▶ Challenge 1: In the review post about self-published science fiction books, how many other books did the writer give up on while finishing these eight?
▶ Challenge 2: Pick up the review post on self-published science fiction books right after its last sentence, and keep writing in the same voice.

▶ Passage:
A bit after the 2022 Self-Published Science Fiction Competition kicked off I made a post about five books from the competition I’d found good enough to finish. I’m back now with eight more!
These aren’t selected from all the entrants. I was looking exclusively at books available on Kindle Unlimited and I only gave a book a shot if it appealed to me on some level. In the course of finishing these eight books, I bailed on… 24 other books.
The books I present to you include:
- a rewrite of a Roman satirist’s travelogue of his trip to the moon
- a fascinating science fantasy adventure/mystery
- a YA book about an alien raised to think she was human
- a gritty book that may make you uncomfortable about your devotion to your digital life
- a morally ambiguous space adventure with military and political themes
- a YA series that’s nothing like Animorphs but reminds me of it vaguely
- my favorite book from the SPSFC entries I’ve read and the start of a satisfying completed trilogy
All work for the “self-published” square on the 2022 Fantasy bingo sheet, but I’ve noted the other squares I believe each could be used to fulfill as well
Ad Luna by Huw Steer
So, I’ve heard a lot of candidates for “First Science Fiction Writer.” Mary Shelley’s Frankenstein, The Blazing World by Margaret Cavendish, etc. I hadn’t previously heard about this crazy-ass Roman named Lucian, who apparently lived in the 2nd century AD and decided to write an utterly fictitious travelogue where he visited all sorts of weird places (some with literal rivers of wine), but also the Moon and the Sun, and call it True History as a sort of knock on what he perceived as the inaccuracy of historians and travel writers.
Huw Steer apparently did a thesis on True History, and was so captivated by the thirteen pages spent in outer space that he decided to make a whole book out of it. Which, I gotta say, is just a fabulous origin story for a book. Caught my attention from the get-go.
It is a weird book! It’s based on the original story, and it carries through some of the original sensibilities. There was no reason for Lucian to consider some things less likely than others, so yeah, why not jump on that three-headed giant vulture with the rest of your army platoon and fly out into outer space to fight the Lord of the Sun? I was frequently reminded of the Oz books by L. Frank Baum, I think just due to the unapologetic commitment to absurdities.
There were some things about the book that didn’t click well for me (some things got solved too easily, some characters landed a bit flat for me), but I still liked it enough to read it to the end.
Read this if: You really want something different, you like the idea of reading something inspired by such an early piece of science fiction
Fulfills Fantasy Bingo Squares: Self-Published, Non-Human Protagonist, No Ifs, Ands, or Buts
NACL: Eye of the Storm by Allegra Pescatore and E. Sands
The framing device for this book is done really well. In between chapters of an adventure story you’re treated to interludes with an awakening AI – an AI, we find out very early on, that used to be a living being. The interludes are a dialogue between this new AI and an advanced but nonsapient script as the AI waits for a patch to complete. While patching, the only activities it can do are creating a to-do list and querying its database.

▶ Source data:

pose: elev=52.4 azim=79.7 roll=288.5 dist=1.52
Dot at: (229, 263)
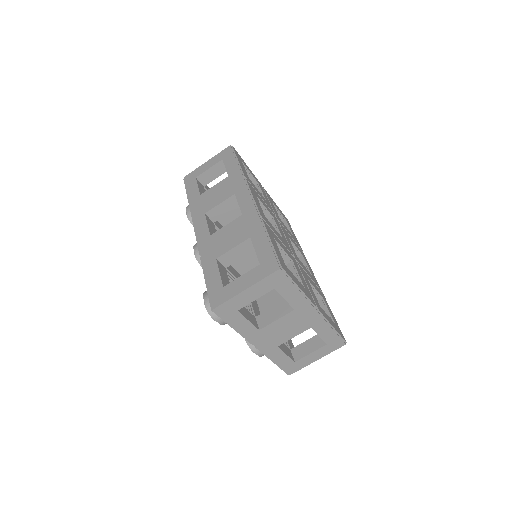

▶ Expected output 1: 24 books.

▶ Expected output 2:
As the story goes on, you start getting ideas and hints of who the AI is, or used to be, which adds a fun mystery element to the story.
I also really enjoyed the setting. Essentially, NACL is set on a world created by two beings with godlike power but not godlike wisdom. They did a kind of trash job at it, and they’ve created many eccentricities and issues in their efforts to fix other problems. It’s quite well thought-out and justifies clearly why such a messed up artificial-esque place would exist: the “gods” finally got their shitty trash pile of a world to balance and are afraid to touch it for fear it will all collapse.
I wish the title was a little better. I feel like it’s the weakest thing about the book.
Read this if: You like interesting worldbuilding, you like books that straddle the line between fantasy and science.
Fulfills Fantasy Bingo Squares: Two or More Authors, Self-Published, Author Uses Initials
Space Girl from Earth by Christina McMullen
This book is odd, as it reads like a typical YA book, but the protagonist is actually college-aged and has a generally more mature and pragmatic approach to the challenges she faces. She thinks of herself as human, but is technically not. If you dislike settings where aliens are often: “humans, now in blue!” this book is not for you.
That said, it’s a fun and well-written adventure that’s appropriate for any age reader… while not falling into many of the common YA traps.
Read this if: You like YA and sci-fi.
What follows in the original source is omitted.